WHAT YOU WILL DO
Copy the stretch of the book review from "Although Marshall’s monograph, at" through "began in 1485.", substituting "book" for "monograph".

… like the innkeeper in later Elizabethan Norfolk who scolded customers for letting an argument about the mass and religious images get out of hand: ‘he must be for all companies, and all men’s money.’”
To the lay and scholastics alike, the first thoughts that come to mind when discussing the Reformation is almost never either that of the image of innkeepers mediating theological discussions, or the concept of “religious pluralism.” In Heretics and Believers: A History of the English Reformation, Peter Marshall retells the story of the English Reformation by considering how religion affected the struggle for stability during that tumultuous chapter of English history.
Although Marshall’s monograph, at just shy of six-hundred pages, is not an afternoon read, his “short text,” as he calls it, is surprisingly accessible no matter one’s degrees of knowledge about The Reformation. Divided into four thematic sections, Marshall’s chapters present the English Reformation from Henry VIII to Elizabeth I in plain language and an easy-to-follow narrative.
In Part One, Marshall gives a broad overview of the Medieval Church. Marshall grounds the reader in important ecclesiastical concepts such as “Mass,” “purgatory,” and “the Eucharist.” He then places Medieval theology in the context of late 15th and early 16th century England, and discusses the interaction between the Church, specifically the Pope and the new Tudor dynasty that began in 1485.
Marshall ends the section discussing heresies within the English Church in the early 16th century, concentrating on John Wycliffe’s role in creating the Lollardy by discrediting transubstantiation. The Lollardy led to clerical reform in the 16th century.
In Part Two, Marshall continues to explicate divisions within the English Church that began with the Lollardy. Now more chronological in structure, Part Two addresses the role that Martin Luther’s struggle against Papal authority played in the English Reformation. Within the Monarchy, Marshall follows Henry VIII from his marriage with Anne Boleyn to the Dissolution of the Monasteries. The central theme of the instability of the Henry’s Reformation is continually shown throughout Part Two through the rebellions in England and the Dissolution of the Monasteries in the 1530s.

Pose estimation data
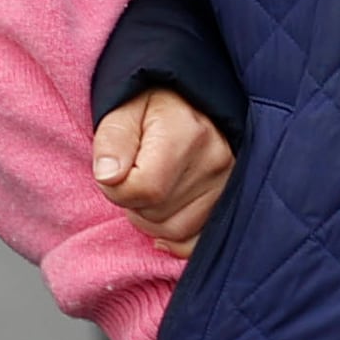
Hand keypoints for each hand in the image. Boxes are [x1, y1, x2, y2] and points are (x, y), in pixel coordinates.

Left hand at [94, 86, 237, 256]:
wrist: (189, 98)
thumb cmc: (149, 102)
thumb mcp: (122, 107)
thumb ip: (111, 140)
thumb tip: (108, 178)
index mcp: (185, 132)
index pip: (145, 189)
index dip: (116, 188)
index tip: (112, 171)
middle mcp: (215, 160)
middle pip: (158, 212)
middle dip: (132, 201)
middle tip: (130, 174)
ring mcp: (228, 183)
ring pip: (176, 230)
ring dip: (150, 217)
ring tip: (146, 187)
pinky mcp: (230, 201)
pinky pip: (197, 241)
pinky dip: (174, 237)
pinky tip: (161, 214)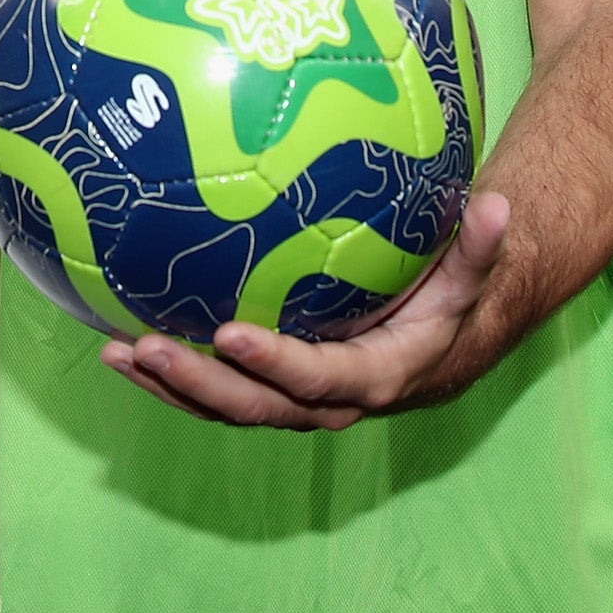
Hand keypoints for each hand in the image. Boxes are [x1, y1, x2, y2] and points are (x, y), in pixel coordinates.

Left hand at [99, 192, 512, 430]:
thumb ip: (480, 246)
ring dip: (170, 384)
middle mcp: (327, 403)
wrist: (445, 345)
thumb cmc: (453, 300)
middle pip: (254, 405)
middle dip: (197, 382)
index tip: (230, 332)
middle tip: (145, 345)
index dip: (274, 363)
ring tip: (116, 351)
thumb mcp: (472, 274)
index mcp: (374, 378)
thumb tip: (496, 205)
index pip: (317, 378)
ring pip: (226, 406)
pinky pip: (217, 391)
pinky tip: (121, 344)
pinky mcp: (269, 388)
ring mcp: (292, 400)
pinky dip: (171, 376)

ANSWER TO THE PROBLEM
Although Marshall’s book, at just shy of six-hundred pages, is not an afternoon read, his “short text,” as he calls it, is surprisingly accessible no matter one’s degrees of knowledge about The Reformation. Divided into four thematic sections, Marshall’s chapters present the English Reformation from Henry VIII to Elizabeth I in plain language and an easy-to-follow narrative.
In Part One, Marshall gives a broad overview of the Medieval Church. Marshall grounds the reader in important ecclesiastical concepts such as “Mass,” “purgatory,” and “the Eucharist.” He then places Medieval theology in the context of late 15th and early 16th century England, and discusses the interaction between the Church, specifically the Pope and the new Tudor dynasty that began in 1485.